Any tax return or payment due between Jan. 20, 2020, and July 10, 2023, may not have been legally late, covering tax years 2019 through portions of 2022.
Filing Form 843 is the only path to claiming your IRS refund
Claiming money under the Kwong ruling requires mailing a paper Form 843, Claim for Refund and Request for Abatement, directly to the IRS. There is no electronic filing option for this form, creating a significant barrier for the millions of eligible taxpayers who may never learn about the process.
“Taxpayers who paid meaningful penalties or interest during the period should consider reviewing their transcripts and speaking with their advisors about whether a protective refund claim makes sense,” Mark Gallegos, partner at Porte Brown in Elgin, Illinois, told Yahoo Finance.
Taxpayers should not expect automatic notices or surprise refund checks, he added. “The significance is that a taxpayer-favorable court interpretation has created a possible path to challenge certain COVID-era penalties and interest.”
Types of IRS charges that may qualify for a refund under Kwong
- Failure-to-file penalties assessed for returns due between Jan. 20, 2020, and July 10, 2023, covering tax years 2019 through 2022, the Taxpayer Advocate Service confirmed
- Failure-to-pay penalties, which are charged at the standard rate of 0.5% of the unpaid tax for each month they remain unpaid, according to the IRS
- Estimated tax underpayment penalties levied against individuals, estates, and businesses during the covered period, Thomson Reuters noted
- Interest charges that began accruing based on original due dates within the disaster window, which may have been improperly calculated, Grant Thornton analysts explained
Protective claims can preserve your IRS refund rights while legal battles continue
The Department of Justice is widely expected to appeal the Kwong decision, meaning the legal landscape remains unsettled and could take years to resolve. Tax professionals are advising clients to file a protective claim, a procedural filing that preserves the right to a refund without requiring a precise dollar amount upfront.

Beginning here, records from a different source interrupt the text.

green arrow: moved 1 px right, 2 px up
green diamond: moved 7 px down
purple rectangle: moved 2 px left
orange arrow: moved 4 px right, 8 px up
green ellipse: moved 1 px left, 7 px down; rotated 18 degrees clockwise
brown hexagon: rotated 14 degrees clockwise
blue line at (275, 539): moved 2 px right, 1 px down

A protective claim freezes the statute of limitations for a specific account, ensuring that if the standard deadline expires during the appeal, the taxpayer retains eligibility for a refund if Kwong is upheld.
Gallegos told Yahoo Finance that refund claims are governed by strict statute-of-limitations rules, and practitioners have identified July 10, 2026, as the critical filing date.

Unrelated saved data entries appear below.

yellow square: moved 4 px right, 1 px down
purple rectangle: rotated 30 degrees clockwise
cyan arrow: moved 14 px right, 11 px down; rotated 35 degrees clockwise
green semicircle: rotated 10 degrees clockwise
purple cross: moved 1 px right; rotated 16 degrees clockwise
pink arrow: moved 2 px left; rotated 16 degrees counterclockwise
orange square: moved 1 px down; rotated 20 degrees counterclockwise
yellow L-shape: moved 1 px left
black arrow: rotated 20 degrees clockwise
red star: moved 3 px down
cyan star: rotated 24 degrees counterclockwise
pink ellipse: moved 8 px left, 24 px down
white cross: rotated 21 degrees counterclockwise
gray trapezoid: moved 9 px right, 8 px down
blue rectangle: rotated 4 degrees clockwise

Low-income taxpayers face greatest risk of missing IRS refund deadline
Collins raised pointed concerns about who stands to lose the most if awareness remains low. She wrote that many affected taxpayers earn low or moderate incomes and are far less likely to have professional tax representation or to learn about complex legal developments such as the Kwong ruling.
The Taxpayer Advocate has called on the IRS to proactively notify affected taxpayers, grant a six-month extension of the filing deadline, provide blanket relief that eliminates the need for individual claims, and build an electronic portal for Form 843 submissions.
None of those steps has been implemented as of early May 2026, and Collins framed the stakes plainly: Her overriding goal is to ensure that well-advised taxpayers and unaware taxpayers reach the same outcome.